→ Request:
Among the entries below, copy every line that carries the word "global".

→ Data for review:
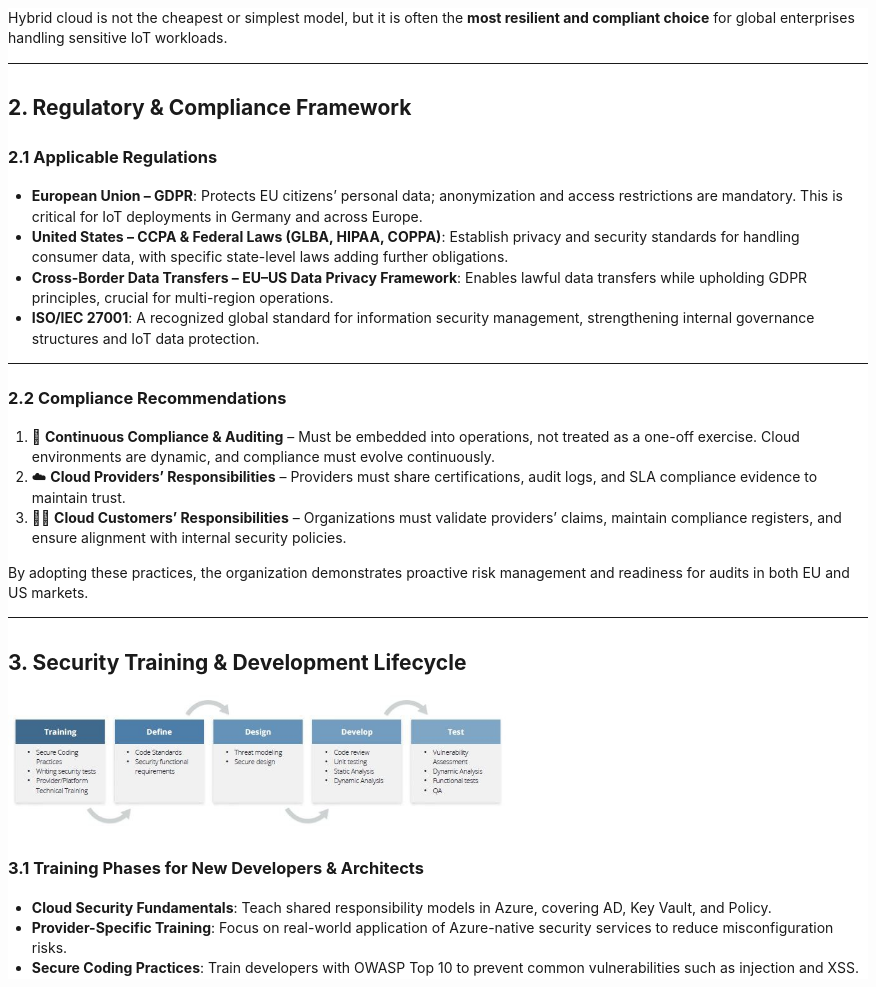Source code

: Hybrid cloud is not the cheapest or simplest model, but it is often the **most resilient and compliant choice** for global enterprises handling sensitive IoT workloads.  

---

## 2. Regulatory & Compliance Framework  

### 2.1 Applicable Regulations  

- **European Union – GDPR**: Protects EU citizens’ personal data; anonymization and access restrictions are mandatory. This is critical for IoT deployments in Germany and across Europe.  
- **United States – CCPA & Federal Laws (GLBA, HIPAA, COPPA)**: Establish privacy and security standards for handling consumer data, with specific state-level laws adding further obligations.  
- **Cross-Border Data Transfers – EU–US Data Privacy Framework**: Enables lawful data transfers while upholding GDPR principles, crucial for multi-region operations.  
- **ISO/IEC 27001**: A recognized global standard for information security management, strengthening internal governance structures and IoT data protection.  

---

### 2.2 Compliance Recommendations  

1. 🔎 **Continuous Compliance & Auditing** – Must be embedded into operations, not treated as a one-off exercise. Cloud environments are dynamic, and compliance must evolve continuously.  
2. ☁️ **Cloud Providers’ Responsibilities** – Providers must share certifications, audit logs, and SLA compliance evidence to maintain trust.  
3. 👩‍💻 **Cloud Customers’ Responsibilities** – Organizations must validate providers’ claims, maintain compliance registers, and ensure alignment with internal security policies.  

By adopting these practices, the organization demonstrates proactive risk management and readiness for audits in both EU and US markets.  

---

## 3. Security Training & Development Lifecycle  

<img src="images/SSDLC.jpg" alt="Security Software Development Lifecycle (SSDLC)" width="500"/>  

### 3.1 Training Phases for New Developers & Architects  
- **Cloud Security Fundamentals**: Teach shared responsibility models in Azure, covering AD, Key Vault, and Policy.  
- **Provider-Specific Training**: Focus on real-world application of Azure-native security services to reduce misconfiguration risks.  
- **Secure Coding Practices**: Train developers with OWASP Top 10 to prevent common vulnerabilities such as injection and XSS.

→ Written reply:
: Hybrid cloud is not the cheapest or simplest model, but it is often the **most resilient and compliant choice** for global enterprises handling sensitive IoT workloads.  
- **ISO/IEC 27001**: A recognized global standard for information security management, strengthening internal governance structures and IoT data protection.  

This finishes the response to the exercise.